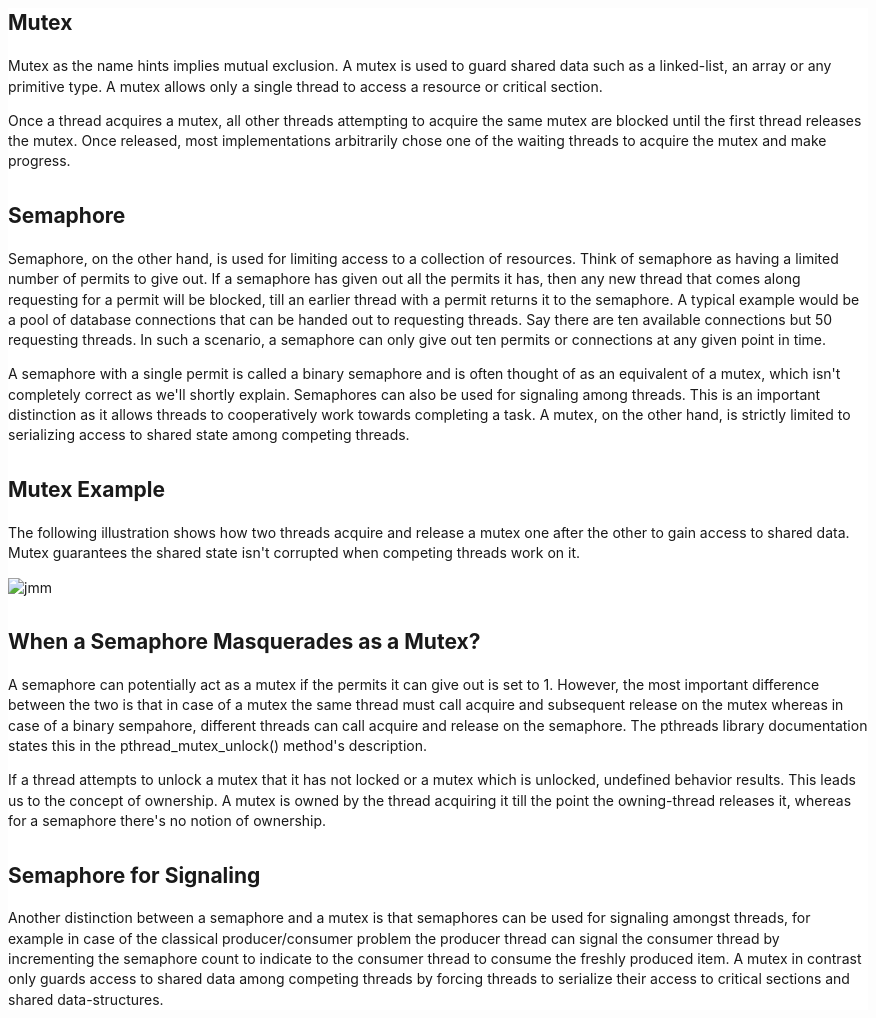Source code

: ## Mutex
Mutex as the name hints implies mutual exclusion. A mutex is used to guard shared data such as a linked-list, an array or any primitive type. A mutex allows only a single thread to access a resource or critical section.

Once a thread acquires a mutex, all other threads attempting to acquire the same mutex are blocked until the first thread releases the mutex. Once released, most implementations arbitrarily chose one of the waiting threads to acquire the mutex and make progress.

## Semaphore
Semaphore, on the other hand, is used for limiting access to a collection of resources. Think of semaphore as having a limited number of permits to give out. If a semaphore has given out all the permits it has, then any new thread that comes along requesting for a permit will be blocked, till an earlier thread with a permit returns it to the semaphore. A typical example would be a pool of database connections that can be handed out to requesting threads. Say there are ten available connections but 50 requesting threads. In such a scenario, a semaphore can only give out ten permits or connections at any given point in time.

A semaphore with a single permit is called a binary semaphore and is often thought of as an equivalent of a mutex, which isn't completely correct as we'll shortly explain. Semaphores can also be used for signaling among threads. This is an important distinction as it allows threads to cooperatively work towards completing a task. A mutex, on the other hand, is strictly limited to serializing access to shared state among competing threads.

## Mutex Example
The following illustration shows how two threads acquire and release a mutex one after the other to gain access to shared data. Mutex guarantees the shared state isn't corrupted when competing threads work on it.

![jmm](https://raw.githubusercontent.com/TestJavaDev/java-resources/master/resources/jmm/jmm7.png)

## When a Semaphore Masquerades as a Mutex?
A semaphore can potentially act as a mutex if the permits it can give out is set to 1. However, the most important difference between the two is that in case of a mutex the same thread must call acquire and subsequent release on the mutex whereas in case of a binary sempahore, different threads can call acquire and release on the semaphore. The pthreads library documentation states this in the pthread_mutex_unlock() method's description.

If a thread attempts to unlock a mutex that it has not locked or a mutex which is unlocked, undefined behavior results.
This leads us to the concept of ownership. A mutex is owned by the thread acquiring it till the point the owning-thread releases it, whereas for a semaphore there's no notion of ownership.

## Semaphore for Signaling
Another distinction between a semaphore and a mutex is that semaphores can be used for signaling amongst threads, for example in case of the classical producer/consumer problem the producer thread can signal the consumer thread by incrementing the semaphore count to indicate to the consumer thread to consume the freshly produced item. A mutex in contrast only guards access to shared data among competing threads by forcing threads to serialize their access to critical sections and shared data-structures.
|---|
Work item | No picture belongs in the copy. Print every entry above exactly as it stands.

Task output |
Source code

: ## Mutex
Mutex as the name hints implies mutual exclusion. A mutex is used to guard shared data such as a linked-list, an array or any primitive type. A mutex allows only a single thread to access a resource or critical section.

Once a thread acquires a mutex, all other threads attempting to acquire the same mutex are blocked until the first thread releases the mutex. Once released, most implementations arbitrarily chose one of the waiting threads to acquire the mutex and make progress.

## Semaphore
Semaphore, on the other hand, is used for limiting access to a collection of resources. Think of semaphore as having a limited number of permits to give out. If a semaphore has given out all the permits it has, then any new thread that comes along requesting for a permit will be blocked, till an earlier thread with a permit returns it to the semaphore. A typical example would be a pool of database connections that can be handed out to requesting threads. Say there are ten available connections but 50 requesting threads. In such a scenario, a semaphore can only give out ten permits or connections at any given point in time.

A semaphore with a single permit is called a binary semaphore and is often thought of as an equivalent of a mutex, which isn't completely correct as we'll shortly explain. Semaphores can also be used for signaling among threads. This is an important distinction as it allows threads to cooperatively work towards completing a task. A mutex, on the other hand, is strictly limited to serializing access to shared state among competing threads.

## Mutex Example
The following illustration shows how two threads acquire and release a mutex one after the other to gain access to shared data. Mutex guarantees the shared state isn't corrupted when competing threads work on it.

![jmm](https://raw.githubusercontent.com/TestJavaDev/java-resources/master/resources/jmm/jmm7.png)

## When a Semaphore Masquerades as a Mutex?
A semaphore can potentially act as a mutex if the permits it can give out is set to 1. However, the most important difference between the two is that in case of a mutex the same thread must call acquire and subsequent release on the mutex whereas in case of a binary sempahore, different threads can call acquire and release on the semaphore. The pthreads library documentation states this in the pthread_mutex_unlock() method's description.

If a thread attempts to unlock a mutex that it has not locked or a mutex which is unlocked, undefined behavior results.
This leads us to the concept of ownership. A mutex is owned by the thread acquiring it till the point the owning-thread releases it, whereas for a semaphore there's no notion of ownership.

## Semaphore for Signaling
Another distinction between a semaphore and a mutex is that semaphores can be used for signaling amongst threads, for example in case of the classical producer/consumer problem the producer thread can signal the consumer thread by incrementing the semaphore count to indicate to the consumer thread to consume the freshly produced item. A mutex in contrast only guards access to shared data among competing threads by forcing threads to serialize their access to critical sections and shared data-structures.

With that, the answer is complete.